■ **TASK TO CARRY OUT**
Count every line that includes the string "href" in the entries that follow. Nothing besides the number is needed.

■ **GIVEN RECORDS**
------------------------------------------------
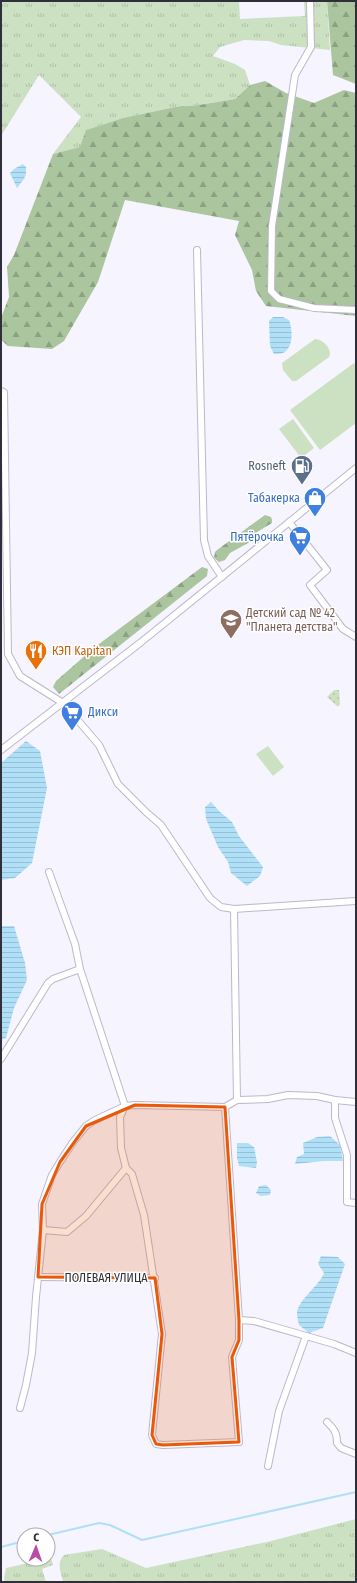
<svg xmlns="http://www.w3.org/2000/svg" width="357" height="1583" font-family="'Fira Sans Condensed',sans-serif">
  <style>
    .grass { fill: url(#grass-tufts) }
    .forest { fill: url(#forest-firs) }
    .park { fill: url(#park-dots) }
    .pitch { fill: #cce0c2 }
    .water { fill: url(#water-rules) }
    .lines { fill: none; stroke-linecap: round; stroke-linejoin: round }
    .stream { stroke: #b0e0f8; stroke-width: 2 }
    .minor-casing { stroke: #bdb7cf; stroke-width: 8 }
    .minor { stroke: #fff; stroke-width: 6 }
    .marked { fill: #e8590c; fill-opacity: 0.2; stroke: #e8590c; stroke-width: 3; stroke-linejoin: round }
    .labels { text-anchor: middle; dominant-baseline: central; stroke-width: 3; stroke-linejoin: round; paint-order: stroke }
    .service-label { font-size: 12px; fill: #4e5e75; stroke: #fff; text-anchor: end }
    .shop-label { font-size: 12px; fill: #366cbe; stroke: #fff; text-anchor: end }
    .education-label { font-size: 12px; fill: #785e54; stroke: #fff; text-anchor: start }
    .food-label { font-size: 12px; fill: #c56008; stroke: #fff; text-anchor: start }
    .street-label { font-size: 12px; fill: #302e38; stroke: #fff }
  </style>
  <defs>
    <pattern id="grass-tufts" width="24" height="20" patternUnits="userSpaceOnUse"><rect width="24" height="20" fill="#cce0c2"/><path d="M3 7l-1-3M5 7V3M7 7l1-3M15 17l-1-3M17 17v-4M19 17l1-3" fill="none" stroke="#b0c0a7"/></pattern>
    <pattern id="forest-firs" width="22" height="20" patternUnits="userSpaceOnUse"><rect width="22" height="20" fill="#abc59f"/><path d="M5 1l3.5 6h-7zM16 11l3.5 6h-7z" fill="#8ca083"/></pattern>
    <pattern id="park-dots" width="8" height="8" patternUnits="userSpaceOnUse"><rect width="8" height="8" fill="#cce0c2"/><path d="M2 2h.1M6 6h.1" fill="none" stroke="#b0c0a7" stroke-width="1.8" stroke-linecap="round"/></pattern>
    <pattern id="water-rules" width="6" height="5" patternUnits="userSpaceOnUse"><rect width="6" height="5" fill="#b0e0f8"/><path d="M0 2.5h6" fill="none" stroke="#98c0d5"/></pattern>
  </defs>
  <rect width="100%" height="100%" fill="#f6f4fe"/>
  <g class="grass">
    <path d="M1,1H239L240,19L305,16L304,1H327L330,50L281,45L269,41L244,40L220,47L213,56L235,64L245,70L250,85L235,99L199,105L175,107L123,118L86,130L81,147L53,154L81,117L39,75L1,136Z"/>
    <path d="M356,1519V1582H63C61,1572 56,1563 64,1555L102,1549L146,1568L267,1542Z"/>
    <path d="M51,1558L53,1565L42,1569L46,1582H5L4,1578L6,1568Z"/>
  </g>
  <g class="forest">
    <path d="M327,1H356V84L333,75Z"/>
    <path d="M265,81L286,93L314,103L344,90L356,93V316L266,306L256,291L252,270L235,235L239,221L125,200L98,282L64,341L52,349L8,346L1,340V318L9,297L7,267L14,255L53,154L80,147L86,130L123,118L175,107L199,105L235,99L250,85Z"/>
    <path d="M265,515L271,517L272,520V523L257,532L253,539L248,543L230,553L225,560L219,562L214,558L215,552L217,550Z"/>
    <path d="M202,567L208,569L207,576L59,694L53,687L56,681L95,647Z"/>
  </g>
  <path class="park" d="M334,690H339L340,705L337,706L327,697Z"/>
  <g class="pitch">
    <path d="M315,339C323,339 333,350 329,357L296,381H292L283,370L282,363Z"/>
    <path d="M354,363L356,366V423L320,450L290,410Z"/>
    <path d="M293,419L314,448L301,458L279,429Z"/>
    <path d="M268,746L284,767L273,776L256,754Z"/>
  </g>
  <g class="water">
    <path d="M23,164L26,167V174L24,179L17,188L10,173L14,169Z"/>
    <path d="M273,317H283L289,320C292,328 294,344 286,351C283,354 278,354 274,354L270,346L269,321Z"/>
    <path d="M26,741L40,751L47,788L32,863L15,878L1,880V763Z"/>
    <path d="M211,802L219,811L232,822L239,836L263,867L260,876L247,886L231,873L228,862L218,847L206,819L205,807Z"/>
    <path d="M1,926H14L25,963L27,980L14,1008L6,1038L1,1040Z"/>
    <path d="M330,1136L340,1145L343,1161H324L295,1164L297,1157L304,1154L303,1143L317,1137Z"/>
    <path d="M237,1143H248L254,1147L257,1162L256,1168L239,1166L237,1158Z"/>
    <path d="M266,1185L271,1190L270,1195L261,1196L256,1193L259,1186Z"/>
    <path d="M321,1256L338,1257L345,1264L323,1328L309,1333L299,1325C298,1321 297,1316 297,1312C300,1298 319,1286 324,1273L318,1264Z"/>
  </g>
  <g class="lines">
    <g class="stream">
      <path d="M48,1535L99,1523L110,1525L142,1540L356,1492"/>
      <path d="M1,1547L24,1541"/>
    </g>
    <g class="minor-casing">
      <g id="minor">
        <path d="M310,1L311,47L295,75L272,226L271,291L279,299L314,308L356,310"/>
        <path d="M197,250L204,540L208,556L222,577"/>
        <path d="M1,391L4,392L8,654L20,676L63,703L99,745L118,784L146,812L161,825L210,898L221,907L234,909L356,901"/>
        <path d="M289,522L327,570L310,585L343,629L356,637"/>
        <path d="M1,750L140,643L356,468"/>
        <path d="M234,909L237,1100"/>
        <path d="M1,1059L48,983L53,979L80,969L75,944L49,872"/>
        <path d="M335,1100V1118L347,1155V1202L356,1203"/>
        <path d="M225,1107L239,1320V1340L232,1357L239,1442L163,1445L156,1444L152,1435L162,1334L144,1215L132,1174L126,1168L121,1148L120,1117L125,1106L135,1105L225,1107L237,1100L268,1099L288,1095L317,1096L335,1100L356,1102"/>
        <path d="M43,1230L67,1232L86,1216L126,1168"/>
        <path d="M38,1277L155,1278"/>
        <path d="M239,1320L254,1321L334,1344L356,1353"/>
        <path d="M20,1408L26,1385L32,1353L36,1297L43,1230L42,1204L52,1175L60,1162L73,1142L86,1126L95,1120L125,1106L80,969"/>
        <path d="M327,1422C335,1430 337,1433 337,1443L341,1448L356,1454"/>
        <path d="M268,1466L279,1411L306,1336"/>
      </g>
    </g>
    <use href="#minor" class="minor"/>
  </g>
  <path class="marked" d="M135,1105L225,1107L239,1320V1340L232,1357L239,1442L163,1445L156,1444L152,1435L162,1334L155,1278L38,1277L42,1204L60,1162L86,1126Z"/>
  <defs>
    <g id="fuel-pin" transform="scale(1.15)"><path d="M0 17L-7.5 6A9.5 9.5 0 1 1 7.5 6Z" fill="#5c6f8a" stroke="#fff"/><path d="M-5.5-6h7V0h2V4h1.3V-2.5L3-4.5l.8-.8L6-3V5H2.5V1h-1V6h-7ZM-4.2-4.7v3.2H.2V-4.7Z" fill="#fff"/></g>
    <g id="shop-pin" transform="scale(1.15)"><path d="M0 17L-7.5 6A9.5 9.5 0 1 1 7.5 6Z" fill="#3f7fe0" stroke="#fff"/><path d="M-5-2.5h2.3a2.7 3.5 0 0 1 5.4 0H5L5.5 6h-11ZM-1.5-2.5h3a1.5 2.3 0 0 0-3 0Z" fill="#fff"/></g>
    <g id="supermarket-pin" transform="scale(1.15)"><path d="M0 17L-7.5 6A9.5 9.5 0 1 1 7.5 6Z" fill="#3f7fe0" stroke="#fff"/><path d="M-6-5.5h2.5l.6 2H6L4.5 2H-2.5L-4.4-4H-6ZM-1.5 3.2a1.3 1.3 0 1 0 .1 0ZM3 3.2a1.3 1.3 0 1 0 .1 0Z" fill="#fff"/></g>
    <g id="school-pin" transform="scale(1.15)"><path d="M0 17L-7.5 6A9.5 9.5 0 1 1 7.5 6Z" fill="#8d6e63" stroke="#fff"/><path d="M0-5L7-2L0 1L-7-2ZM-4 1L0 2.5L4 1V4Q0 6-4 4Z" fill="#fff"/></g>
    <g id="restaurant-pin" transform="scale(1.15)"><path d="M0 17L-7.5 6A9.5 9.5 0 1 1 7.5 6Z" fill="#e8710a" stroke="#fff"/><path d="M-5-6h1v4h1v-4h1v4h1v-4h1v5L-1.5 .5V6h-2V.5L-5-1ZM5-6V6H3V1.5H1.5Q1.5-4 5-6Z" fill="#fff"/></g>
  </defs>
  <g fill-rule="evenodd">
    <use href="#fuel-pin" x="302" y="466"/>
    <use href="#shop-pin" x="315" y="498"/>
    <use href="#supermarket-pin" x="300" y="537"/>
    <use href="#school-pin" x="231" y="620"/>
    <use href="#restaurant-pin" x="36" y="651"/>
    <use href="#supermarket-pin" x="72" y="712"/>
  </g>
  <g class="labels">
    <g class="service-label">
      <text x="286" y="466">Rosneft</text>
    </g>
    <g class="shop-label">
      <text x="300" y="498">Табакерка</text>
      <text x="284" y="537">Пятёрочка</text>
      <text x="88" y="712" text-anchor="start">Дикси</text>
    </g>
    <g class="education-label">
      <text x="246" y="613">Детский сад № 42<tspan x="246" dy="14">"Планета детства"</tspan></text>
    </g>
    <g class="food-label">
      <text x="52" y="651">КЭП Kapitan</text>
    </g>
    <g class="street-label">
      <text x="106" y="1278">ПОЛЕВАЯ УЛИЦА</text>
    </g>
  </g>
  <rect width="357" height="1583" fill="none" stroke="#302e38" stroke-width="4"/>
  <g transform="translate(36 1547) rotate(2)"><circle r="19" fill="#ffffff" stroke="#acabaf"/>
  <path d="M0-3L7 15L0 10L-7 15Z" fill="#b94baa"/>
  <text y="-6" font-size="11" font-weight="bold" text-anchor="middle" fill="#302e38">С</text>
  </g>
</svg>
------------------------------------------------
■ **RESPONSE BOX**
7